Si cette liquidation avait eu lieu, la politique en Turquie serait sous la direction d’un AKP sans Erdogan soutenu par les autres partis de l’Establisment. Par conséquent, on peut poser la question comme «Pour quoi on a voulu liquider Erdogan ?» La réponse de cette question se trouve dans l’histoire politique contemporaine de la Turquie. 

L’AKP a été crée par l’impérialisme américaine et la bourgeoise de la Turquie au début les années 2000 pour que l’intégration de la Turquie au système impérialiste et l’instauration d’un nouveau modèle d’accumulation. Il a  était fondé sur une alliance entre des fractions réactionnaires religionistes qui sont réconciliés avec l’impérialisme et la bourgeoisie et la Confrérie qui est instrumentalisée par les Etats-Unis pour ses opérations politiques. Cette alliance, pendant son pouvoir de 15 ans, a considérablement détruit le régime laïc, privatisé presque tous les entreprises publiques et agressé la classe travailleuse.  Par 2011, l’AKP s’est complètement emparé l’état en cassent toute opposition contre lui.
 
Par contre, l’alliance entre l’AKP et la Confrérie a commencé à  chanceler après 2011 et  elle s’est transformée en un conflit. Déjà, selon les documents du Wikileaks, Stratfor avait prévue une scission entre  la Confrérie et l’AKP. 

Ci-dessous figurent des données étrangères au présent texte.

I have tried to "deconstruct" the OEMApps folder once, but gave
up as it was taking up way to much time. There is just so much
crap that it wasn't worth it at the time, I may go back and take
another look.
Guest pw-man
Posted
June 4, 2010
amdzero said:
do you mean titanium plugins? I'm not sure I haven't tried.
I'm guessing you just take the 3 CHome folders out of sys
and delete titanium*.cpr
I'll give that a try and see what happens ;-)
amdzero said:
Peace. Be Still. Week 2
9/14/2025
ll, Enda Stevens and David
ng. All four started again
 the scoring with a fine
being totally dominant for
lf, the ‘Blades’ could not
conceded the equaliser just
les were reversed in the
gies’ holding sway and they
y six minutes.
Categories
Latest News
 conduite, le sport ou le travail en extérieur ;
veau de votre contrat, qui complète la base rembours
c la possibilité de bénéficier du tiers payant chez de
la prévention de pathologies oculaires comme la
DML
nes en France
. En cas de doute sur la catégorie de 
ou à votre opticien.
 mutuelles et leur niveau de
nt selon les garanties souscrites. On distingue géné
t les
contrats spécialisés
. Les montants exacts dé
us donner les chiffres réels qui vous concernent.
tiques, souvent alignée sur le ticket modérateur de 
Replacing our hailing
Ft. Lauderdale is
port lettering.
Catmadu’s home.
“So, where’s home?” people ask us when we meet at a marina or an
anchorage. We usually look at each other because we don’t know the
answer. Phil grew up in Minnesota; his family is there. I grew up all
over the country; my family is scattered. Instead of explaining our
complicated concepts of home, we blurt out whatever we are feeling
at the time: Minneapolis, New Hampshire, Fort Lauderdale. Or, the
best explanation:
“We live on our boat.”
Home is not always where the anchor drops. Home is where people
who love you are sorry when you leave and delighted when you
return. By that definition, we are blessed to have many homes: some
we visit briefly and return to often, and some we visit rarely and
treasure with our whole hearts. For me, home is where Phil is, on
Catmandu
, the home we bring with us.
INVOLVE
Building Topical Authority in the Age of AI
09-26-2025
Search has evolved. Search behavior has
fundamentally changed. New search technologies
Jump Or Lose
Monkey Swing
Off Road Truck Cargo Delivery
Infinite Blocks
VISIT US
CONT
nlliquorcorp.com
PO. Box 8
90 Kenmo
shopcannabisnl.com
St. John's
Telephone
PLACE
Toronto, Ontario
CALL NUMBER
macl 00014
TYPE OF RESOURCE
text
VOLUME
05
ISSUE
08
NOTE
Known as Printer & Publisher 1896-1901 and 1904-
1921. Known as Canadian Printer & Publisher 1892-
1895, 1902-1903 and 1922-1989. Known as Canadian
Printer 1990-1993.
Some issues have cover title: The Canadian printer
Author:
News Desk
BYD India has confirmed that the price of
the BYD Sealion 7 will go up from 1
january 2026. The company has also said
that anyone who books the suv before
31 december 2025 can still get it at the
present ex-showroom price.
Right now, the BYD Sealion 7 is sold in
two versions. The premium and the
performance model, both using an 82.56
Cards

La transformation en Turquie avait entrainé des changements dans la bourgeoisie de la Turquie et le modèle d’accumulation de capital. La bourgeoise de la Turquie en accumulant un grand capital grâce aux privatisations avait commencé à exporter le capital à l’étranger et s’est aussi dirigé à politiquement protéger cet investissement. Les intérêts du capital nécessitaient de mener des relations basées sur intérêts avec la Russie et l’Iran sans éloigner de l’OTAN et l’UE.

Conformément à cette ligne, un accord de gaz naturel a été signe avec la Russie. De cette manière, le gaz naturel russe arriverait en Europe via la Turquie. D’autre part, la Turquie avait besoin de gaz iranien et russe. La Russie était un marché plein d’opportunités pour la bourgeoisie de la Turquie.  En plus, la Russie  menait une politique active pour éloigner la Turquie de ses alliances avec les Etats-Unis et l’UE et cette politique réussissait partiellement. 

 
Cette politique de balance de la bourgeoisie, après un certain délai, a commencé à être représentée par Erdoğan. Encore la politique expansionniste de la bourgeoise a provoqué des manouvres politiques indépendantes mais ratées qui ont dérangé les alliés de la Turquie qui ont fait partie du complot des Etats-Unis en Syrie.

Pourtant, il n'est pas possible pour les Etats-Unis, dans sa politique de tension militaire visant à l'encerclement de la Russie, de tolérer un allié aussi indécis et aussi instable.
 
Ça fait longtemps que la presse impérialiste a lancé une campagne anti-Erdoğan, qui s'était intensifiée avant le coup. Même si cette campagne se cache derrière des thèmes comme "la démocratie et la liberté de la presse", son intention est la création d'une Turquie stable et docile.
 
On sait très bien que ce n'est ni la "démocratie", ni la "laïcité", ni la "liberté" qui explique la fin du coup. Le coup n'avait pour but que la sauvegarde des intérêts de l'impérialisme des Etats Unis et de Union européenne et de se débarrasser d'Erdoğan.